Sunday, September 21, 2008

The Emmys are over, so now I can make fun of them

Oh the Emmys. The award show that pretends that there is no other television in the world than the shows in America, and that there is no other television worth watching than the ones a bunch of people in the academy deem are good. Without further ado, here is my analysis of this years Emmys...

The Emmy for the worst opening monologue ever, and this includes every night Jimmy Kimmel believes he is funny goes to:

This year! Yeah, it's the Emmys hosted by 5 nominees that everyone knew was going to crash and burn, but who introduces the show first? That would be the lovely and not very talented Oprah Winfrey who apparently thinks she has the ability to be funny. No Oprah, you do not possess this ability and neither do the hosts of the show you are introducing. Heidi Klum, Ryan Seacrest, Tom Bergeron, Jeff Probst, and Howie Mandel attempted everything to make that monologue (or lack there of) funny. From pretending to not have anything prepared (which is exactly how it looks, so you win), to having Howie Mandel make quasi humorous comments about Sarah Palin, to making fun of Ryan Seacrest's failure which was hosting last year's Emmys. They even had William Shatner strip off Heidi Klum's clothing. The funniest part of the entire thing was when Jeremy Piven received the first Emmy commented on the tragedy which was the opening monologue. If Shakespeare would have written it, they would have all died at the end.

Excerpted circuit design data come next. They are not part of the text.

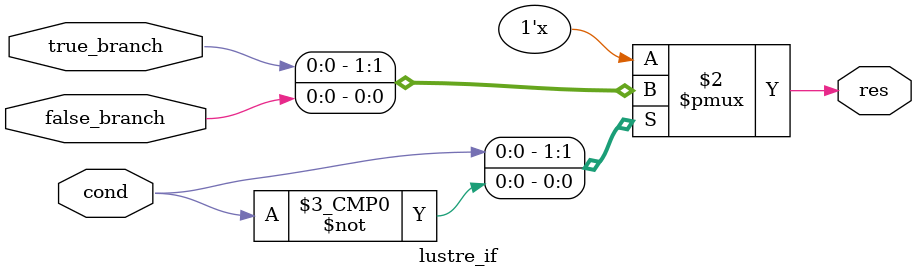
<source format=v>
module lustre_if #(
    parameter N = 1
) (
    input wire cond,
    input wire [N-1:0] true_branch,
    input wire [N-1:0] false_branch,
    output reg [N-1:0] res
);
  always @(cond, true_branch, false_branch) begin
    case (cond)
      1'd1: res = true_branch;
      1'd0: res = false_branch;
    endcase
  end
endmodule

</source>
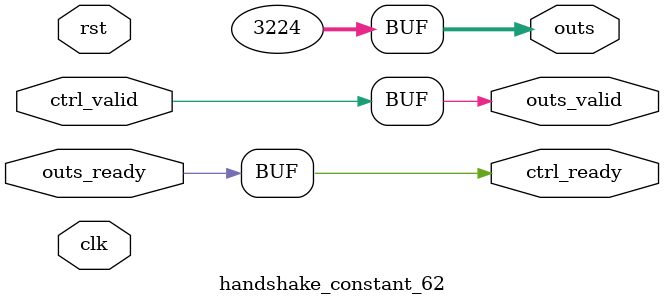
<source format=v>
`timescale 1ns / 1ps
module handshake_constant_62 #(
  parameter DATA_WIDTH = 32  // Default set to 32 bits
) (
  input                       clk,
  input                       rst,
  // Input Channel
  input                       ctrl_valid,
  output                      ctrl_ready,
  // Output Channel
  output [DATA_WIDTH - 1 : 0] outs,
  output                      outs_valid,
  input                       outs_ready
);
  assign outs       = 12'b110010011000;
  assign outs_valid = ctrl_valid;
  assign ctrl_ready = outs_ready;

endmodule

</source>
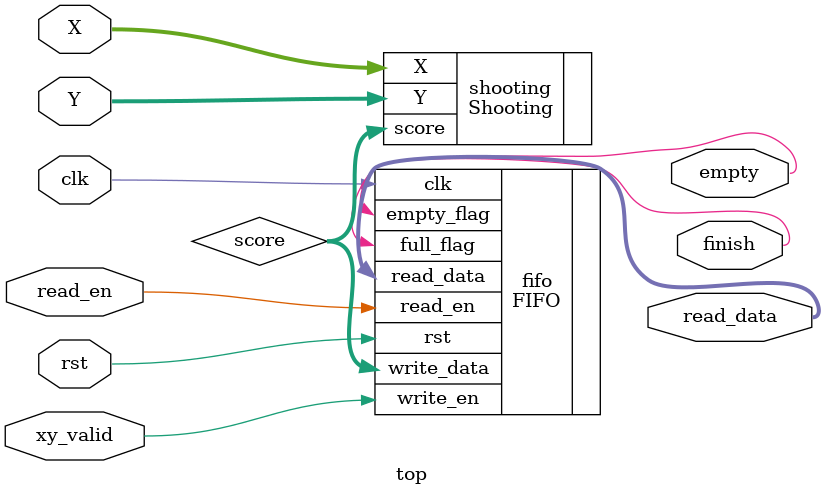
<source format=v>
`timescale 1ns/10ps

`include "Shooting.v"
`include "FIFO.v"

module top (empty, finish, read_data,  clk, rst, X, Y, xy_valid, read_en);
	input 					clk;
	input 					rst;
	input 		[3:0]		X;
	input 		[3:0]		Y;
	input					xy_valid;
	input					read_en;
	output					empty;
	output  				finish;
	output		[31:0]		read_data;

	
// put your design here
wire [31:0] score;
FIFO fifo(.clk(clk), .rst(rst),.write_data(score),.write_en(xy_valid),.read_en(read_en), .full_flag(finish),.empty_flag(empty),.read_data(read_data));  // Don't modify the instance name !!!!!!!!!!!!
Shooting shooting(.score(score), .X(X), .Y(Y));  

endmodule

</source>
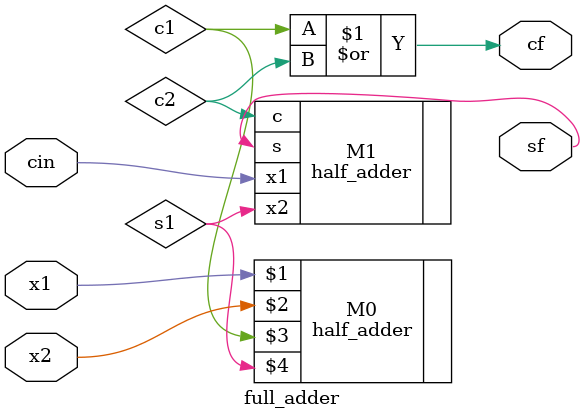
<source format=v>
module full_adder(
input x1,x2,cin,
output sf,cf);
wire s1,c1,c2;
half_adder M0(x1,x2,c1,s1);
half_adder M1(
.x1(cin),
.x2(s1),
.s(sf),
.c(c2)
);
or a1(cf,c1,c2);
endmodule

</source>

How do you make up for an atrocious monologue?

Have actual comedians introduce categories as often as possible to keep audience unaware that letting Ryan Seacrest host the Emmys two years in a row is a terrible idea. Comedians such as Tina Fey and Amy Poehler will work nicely to fill the time with amusing material because them just saying hello in many different languages produced more laughter from the audience than the monologue did. Or even better, have Ricky Gervais introduce the most useless category where the winner of the award is actually directing the current programming. Conan O'Brien, Steve Martin, and Don Rickles will allow your show to not be a complete disaster.

The Emmy for the funniest category nominee introduction goes to:
Outstanding writing for a variety show blah blah, pretty much the shit that Jon Stewart and Stephen Colbert do. Funny not because of the comedic stylings of Hayden Panettiere and Jennifer Love Hewitt (it that's possible), but because the writers for those shows actually came up their own introduction. Yeah it is funny every year, but it still amuses me, unlike 3 and a Half Men.

The Emmy for the most endearing acceptance speech goes to:
Tommy Smothers for still being the political and social commentator he was 50 years ago.

...and then there was Josh Groban...singing a medley of tv show theme songs...

that is already giving me nightmares

Emmy for the Biggest Dick move by the Emmy producers goes to:
When the Emmy producers interrupted Kirk Ellis who won for outstanding writing for a miniseries or movie while he was actually giving an interesting acceptance speech. we can listen to entire acceptance speeches by boring actors (yes Glenn Close, that includes you), but when an articulate, great writer is giving a well done substantive acceptance speech, you effing cut to commercial? Dick move.

Best Presenter/Winner/ Comedian goes to:
Effing Don Rickles Man. Anyone who can silence Kathy Griffen is talented because that is hard.

Emmy for the biggest upset goes to:
Bryan Cranston for Breaking Bad. Yeah Jon Hamm, I see those tears. Hide them better. Yeah everyone and their brother pretty much thought you had that in the bag, but Bryan is amazing as a meth producing chemistry teacher. You are just an advertising exec who drinks all day and has other extra curricular activities.

Emmy for biggest winner:
30 Rock aka Tina Fey...yea they pretty much won everything

Emmy for biggest loser:
Lauren Conrad who managed to mess up the easiest part of being the announcer. Yes, when you are supposed to say "and the Emmy goes to". Go back to pretending you life is interesting and unscripted.